#### 제공 자료 ####

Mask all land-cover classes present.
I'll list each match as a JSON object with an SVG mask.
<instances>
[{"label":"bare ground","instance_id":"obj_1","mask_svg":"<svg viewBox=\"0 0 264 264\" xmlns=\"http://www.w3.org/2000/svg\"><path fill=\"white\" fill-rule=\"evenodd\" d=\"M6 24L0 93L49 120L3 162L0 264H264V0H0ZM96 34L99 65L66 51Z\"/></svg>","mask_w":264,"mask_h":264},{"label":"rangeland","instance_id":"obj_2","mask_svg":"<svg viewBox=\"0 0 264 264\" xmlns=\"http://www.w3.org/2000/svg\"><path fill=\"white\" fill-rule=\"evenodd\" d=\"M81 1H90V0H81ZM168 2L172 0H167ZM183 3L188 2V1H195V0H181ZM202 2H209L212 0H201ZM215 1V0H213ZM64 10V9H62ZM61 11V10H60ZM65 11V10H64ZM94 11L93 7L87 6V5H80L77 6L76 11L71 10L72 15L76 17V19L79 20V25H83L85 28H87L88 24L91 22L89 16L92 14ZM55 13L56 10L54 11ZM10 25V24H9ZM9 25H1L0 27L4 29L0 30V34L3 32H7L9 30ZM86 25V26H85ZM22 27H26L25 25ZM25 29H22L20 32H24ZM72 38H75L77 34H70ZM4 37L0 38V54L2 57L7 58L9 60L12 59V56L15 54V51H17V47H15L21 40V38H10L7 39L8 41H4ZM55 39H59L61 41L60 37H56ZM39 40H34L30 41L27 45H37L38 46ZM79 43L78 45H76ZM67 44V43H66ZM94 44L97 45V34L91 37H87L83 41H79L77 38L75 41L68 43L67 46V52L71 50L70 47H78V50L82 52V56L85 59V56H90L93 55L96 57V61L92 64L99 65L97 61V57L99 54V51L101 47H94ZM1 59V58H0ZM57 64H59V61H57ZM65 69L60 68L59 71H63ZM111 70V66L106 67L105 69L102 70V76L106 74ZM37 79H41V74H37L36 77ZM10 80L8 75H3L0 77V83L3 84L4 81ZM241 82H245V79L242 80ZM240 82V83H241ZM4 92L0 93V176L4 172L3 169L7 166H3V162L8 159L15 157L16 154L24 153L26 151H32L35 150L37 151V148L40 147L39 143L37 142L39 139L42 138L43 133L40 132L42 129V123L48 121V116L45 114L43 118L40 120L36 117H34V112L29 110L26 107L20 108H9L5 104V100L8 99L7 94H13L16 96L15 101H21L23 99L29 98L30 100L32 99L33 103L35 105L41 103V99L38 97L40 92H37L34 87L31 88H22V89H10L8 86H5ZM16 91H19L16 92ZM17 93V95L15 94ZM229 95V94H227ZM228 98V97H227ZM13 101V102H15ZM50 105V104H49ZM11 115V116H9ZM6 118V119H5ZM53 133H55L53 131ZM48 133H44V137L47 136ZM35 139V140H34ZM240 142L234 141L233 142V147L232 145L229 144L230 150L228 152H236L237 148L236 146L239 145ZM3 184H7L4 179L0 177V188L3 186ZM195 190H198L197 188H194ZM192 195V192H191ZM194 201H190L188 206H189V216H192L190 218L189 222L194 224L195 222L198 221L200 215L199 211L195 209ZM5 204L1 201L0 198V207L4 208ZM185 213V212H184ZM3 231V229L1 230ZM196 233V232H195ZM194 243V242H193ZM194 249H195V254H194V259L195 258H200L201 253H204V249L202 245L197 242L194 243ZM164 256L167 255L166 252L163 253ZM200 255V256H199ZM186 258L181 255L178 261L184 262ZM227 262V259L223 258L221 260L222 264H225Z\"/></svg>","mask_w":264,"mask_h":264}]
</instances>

####

위에 있는 항목 전체를 한 글자도 바꾸지 않고 그대로 출력해 줄 수 있나요?

예상 답안
Mask all land-cover classes present.
I'll list each match as a JSON object with an SVG mask.
<instances>
[{"label":"bare ground","instance_id":"obj_1","mask_svg":"<svg viewBox=\"0 0 264 264\" xmlns=\"http://www.w3.org/2000/svg\"><path fill=\"white\" fill-rule=\"evenodd\" d=\"M6 24L0 93L49 120L3 162L0 264H264V0H0ZM96 34L99 65L66 51Z\"/></svg>","mask_w":264,"mask_h":264},{"label":"rangeland","instance_id":"obj_2","mask_svg":"<svg viewBox=\"0 0 264 264\" xmlns=\"http://www.w3.org/2000/svg\"><path fill=\"white\" fill-rule=\"evenodd\" d=\"M81 1H90V0H81ZM168 2L172 0H167ZM183 3L188 2V1H195V0H181ZM202 2H209L212 0H201ZM215 1V0H213ZM64 10V9H62ZM61 11V10H60ZM65 11V10H64ZM94 11L93 7L87 6V5H80L77 6L76 11L71 10L72 15L76 17V19L79 20V25H83L85 28H87L88 24L91 22L89 16L92 14ZM55 13L56 10L54 11ZM10 25V24H9ZM9 25H1L0 27L4 29L0 30V34L3 32H7L9 30ZM86 25V26H85ZM22 27H26L25 25ZM25 29H22L20 32H24ZM72 38H75L77 34H70ZM4 37L0 38V54L2 57L7 58L9 60L12 59V56L15 54V51H17V47H15L21 40V38H10L7 39L8 41H4ZM55 39H59L61 41L60 37H56ZM39 40H34L30 41L27 45H37L38 46ZM79 43L78 45H76ZM67 44V43H66ZM94 44L97 45V34L91 37H87L83 41H79L77 38L75 41L68 43L67 46V52L71 50L70 47H78V50L82 52V56L85 59V56H90L93 55L96 57V61L92 64L99 65L97 61V57L99 54V51L101 47H94ZM1 59V58H0ZM57 64H59V61H57ZM65 69L60 68L59 71H63ZM111 70V66L106 67L105 69L102 70V76L106 74ZM37 79H41V74H37L36 77ZM10 80L8 75H3L0 77V83L3 84L4 81ZM241 82H245V79L242 80ZM240 82V83H241ZM4 92L0 93V176L4 172L3 169L7 166H3V162L8 159L15 157L16 154L24 153L26 151H32L35 150L37 151V148L40 147L39 143L37 142L39 139L42 138L43 133L40 132L42 129V123L48 121V116L45 114L43 118L40 120L36 117H34V112L29 110L26 107L20 108H9L5 104V100L8 99L7 94H13L16 96L15 101H21L23 99L29 98L30 100L32 99L33 103L35 105L41 103V99L38 97L40 92H37L34 87L31 88H22V89H10L8 86H5ZM16 91H19L16 92ZM17 93V95L15 94ZM229 95V94H227ZM228 98V97H227ZM13 101V102H15ZM50 105V104H49ZM11 115V116H9ZM6 118V119H5ZM53 133H55L53 131ZM48 133H44V137L47 136ZM35 139V140H34ZM240 142L234 141L233 142V147L232 145L229 144L230 150L228 152H236L237 148L236 146L239 145ZM3 184H7L4 179L0 177V188L3 186ZM195 190H198L197 188H194ZM192 195V192H191ZM194 201H190L188 206H189V216H192L190 218L189 222L194 224L195 222L198 221L200 215L199 211L195 209ZM5 204L1 201L0 198V207L4 208ZM185 213V212H184ZM3 231V229L1 230ZM196 233V232H195ZM194 243V242H193ZM194 249H195V254H194V259L195 258H200L201 253H204V249L202 245L197 242L194 243ZM164 256L167 255L166 252L163 253ZM200 255V256H199ZM186 258L181 255L178 261L184 262ZM227 262V259L223 258L221 260L222 264H225Z\"/></svg>","mask_w":264,"mask_h":264}]
</instances>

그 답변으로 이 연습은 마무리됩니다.